**TRY IT:** Format the lines below as a Markdown table with the columns Row and Line, starting with the line containing "Desenli erkek soket" and going on through the line containing "Spor erkek soket çorap modelleri, sneaker". Leave out any blank lines.

**ENTRIES SUPPLIED:**
_ _ _

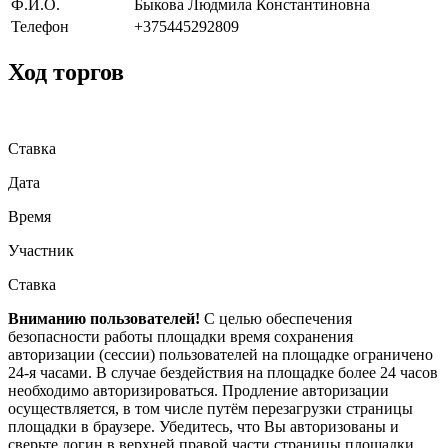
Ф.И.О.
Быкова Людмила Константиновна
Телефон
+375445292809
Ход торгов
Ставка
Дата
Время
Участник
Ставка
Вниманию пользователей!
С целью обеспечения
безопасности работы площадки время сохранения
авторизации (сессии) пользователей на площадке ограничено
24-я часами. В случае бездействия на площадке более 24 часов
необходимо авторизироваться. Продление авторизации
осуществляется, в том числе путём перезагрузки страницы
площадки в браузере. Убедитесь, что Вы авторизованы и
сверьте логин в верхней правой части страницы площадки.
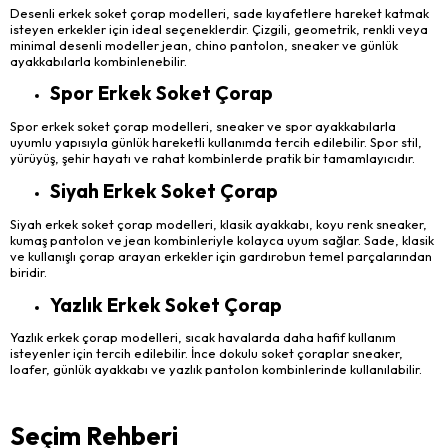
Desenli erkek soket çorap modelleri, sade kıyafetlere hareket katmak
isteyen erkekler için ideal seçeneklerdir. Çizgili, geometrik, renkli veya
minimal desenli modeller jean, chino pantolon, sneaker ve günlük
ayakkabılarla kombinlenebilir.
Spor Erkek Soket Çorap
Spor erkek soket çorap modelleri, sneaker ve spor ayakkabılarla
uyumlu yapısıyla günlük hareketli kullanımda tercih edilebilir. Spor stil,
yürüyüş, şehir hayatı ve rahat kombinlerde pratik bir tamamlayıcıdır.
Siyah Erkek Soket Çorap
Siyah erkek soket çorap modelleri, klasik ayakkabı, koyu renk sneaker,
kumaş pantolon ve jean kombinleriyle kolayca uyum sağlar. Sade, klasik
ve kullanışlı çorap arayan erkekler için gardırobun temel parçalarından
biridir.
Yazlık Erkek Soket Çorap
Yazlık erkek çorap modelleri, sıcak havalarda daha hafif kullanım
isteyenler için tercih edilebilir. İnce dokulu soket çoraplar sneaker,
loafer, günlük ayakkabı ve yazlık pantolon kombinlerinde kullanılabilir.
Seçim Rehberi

_ _ _

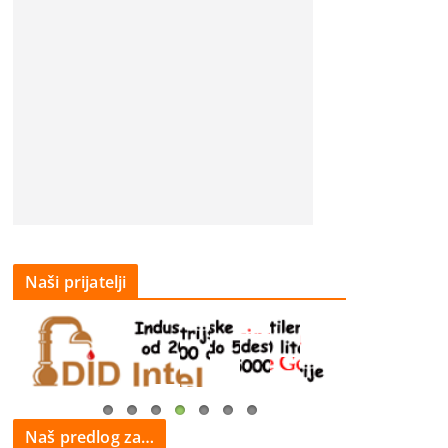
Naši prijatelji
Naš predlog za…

_ _ _

**EXERCISE SOLUTION:**
| Row | Line |
|---|---|
| 1 | Desenli erkek soket çorap modelleri, sade kıyafetlere hareket katmak |
| 2 | isteyen erkekler için ideal seçeneklerdir. Çizgili, geometrik, renkli veya |
| 3 | minimal desenli modeller jean, chino pantolon, sneaker ve günlük |
| 4 | ayakkabılarla kombinlenebilir. |
| 5 | Spor Erkek Soket Çorap |
| 6 | Spor erkek soket çorap modelleri, sneaker ve spor ayakkabılarla |